Filmed at The Warehouse in Greymouth, the video shows James in the uniform aisle where he voices his "10 cents on the price of school uniforms in New Zealand".
"It's bloody ridiculous," he said. "$14 for a pair of socks, and how much is it for a jersey? Holy crap $40 and $53.99 for a basic, cheap fleece jersey.
"Somebody is making a killing on this. I don't know who is making the money but someone is making an absolute killing making school jerseys. What a rip off," he said.
James directed a question to viewers asking whether "the price of school uniforms for kids is outrageous, or outrageous?".
In a 24-hour timeframe the video gained over 13,000 views, with people all over New Zealand, and the world, expressing their kindred opinions.
Speaking to the Herald James said he was stirred to create the video as he "couldn't believe how much kids' uniforms were".
"I think it is ludicrous. They are selling basic fleece jerseys for $53 which can be made for cheap as chips, in NZ or China, where they bulk buy them from.
"Yet several aisles away there were other fleece jerseys, that were a different colour than the school uniform ones, for cheaper - around $9 to $15."
James said he felt school uniform companies were marking up prices on purpose.
"They are marking the prices up and taking away all items that are similar - that people could buy for cheaper - so they have to buy the ones that are marked up.
"The kids are not allowed to wear any other clothes apart from their school uniform, and they get told off and sent home if they do. I understand the whole uniform thing, that it is conformity and kids don't bicker and fight, but I think the price is ludicrous.
"We ended up paying in excess of $350 just for one child's uniform."
He said the overwhelming response to his video shows just how big the issue is in New Zealand.
"I think it shows that a lot of other people in New Zealand are a bit miffed with the price of school uniforms. It is crazy and something needs to be done about it.
"I am in a position to be able to afford to buy it, but a lot of low-income parents can't.
"It is money that could be spent on food, fruit and vegetables, and some of them are really struggling to buy their kids school uniforms. It is crazy."
He said he felt there should be some kind of subsidy for low income families, or for retailers to simply lower prices.
"It comes down to the detail too.
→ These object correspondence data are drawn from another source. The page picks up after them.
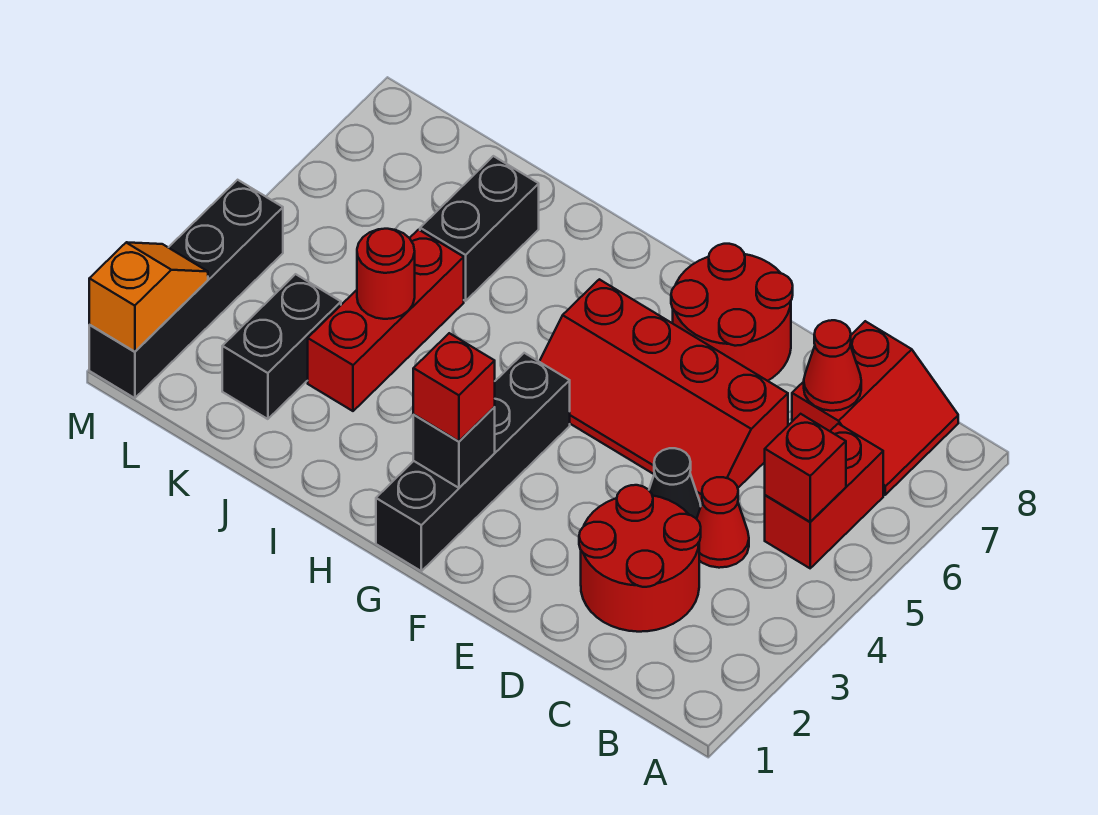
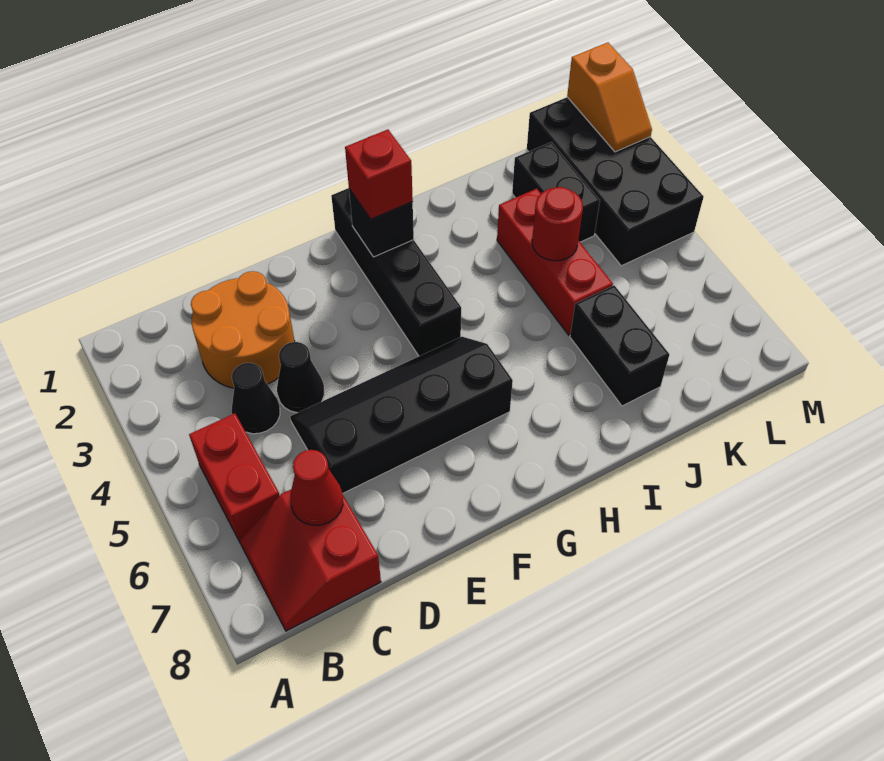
red 1x1 brick [765,414,846,522] -> none
red 2x2 round brick [579,485,701,632] -> orange 2x2 round brick [191,271,295,388]
red 1x1 cone [697,477,749,568] -> black 1x1 cone [232,363,280,434]
red 2x4 slope [539,279,788,503] -> black 2x4 slope [290,337,513,493]
red 2x2 round brick [671,244,793,381] -> none
black 1x4 brick [89,180,283,398] -> black 2x4 brick [527,97,704,266]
It has to be bang on correct otherwise kids get in trouble.
"Even if schools were a bit more lenient on colour and detail, because even if it is the wrong shade of blue or the wrong kind of socks, they aren't allowed to wear it."
Warehouse chief executive Pejman Okhovat said getting kids back to school was an expensive time for families.
The company had been working hard with suppliers and schools to give parents affordable, good quality school uniform options.
"The cost is derived from a number of factors - including ensuring that the uniforms are good quality fabric designed to last, as well as the not insignificant cost of customising the uniform as per each school's specific requirements.
"Also when you consider their longevity they offer very good value over time."
The Commerce Commission provides guidelines to schools on how the Commerce Act applies to exclusive arrangements for school uniforms, stationery or other school supplies.
The guidelines state that boards of trustees typically choose their school's uniform and how it is to be supplied.
If parents are concerned about the price they are paying for their child's school uniform or other school supplies, or if they are concerned about the lack of choice, then they are advised to talk to the board of trustees.
"Communication with the board is an important and effective way for parents to convey their views on how the agreements negotiated by the school affect the availability, quality and price of school uniforms and school supplies.
"School boards have collective bargaining power and should use this to promote competition to the benefit of parents as well as the school," the guidelines state.
The Ministry for Social Development group general manager and client service delivery Kay Read said "It is important families know there is somewhere to go and options to consider if they need support or help with back-to-school costs".
"We sent information to about 70,000 MyMSD-registered clients with school-aged children at the start of the year about how to apply for help with school costs if its needed.
"We encourage anyone who may be facing financial stress or struggling due to back-to-school costs to get in touch with us so we can help them consider the best option available to them."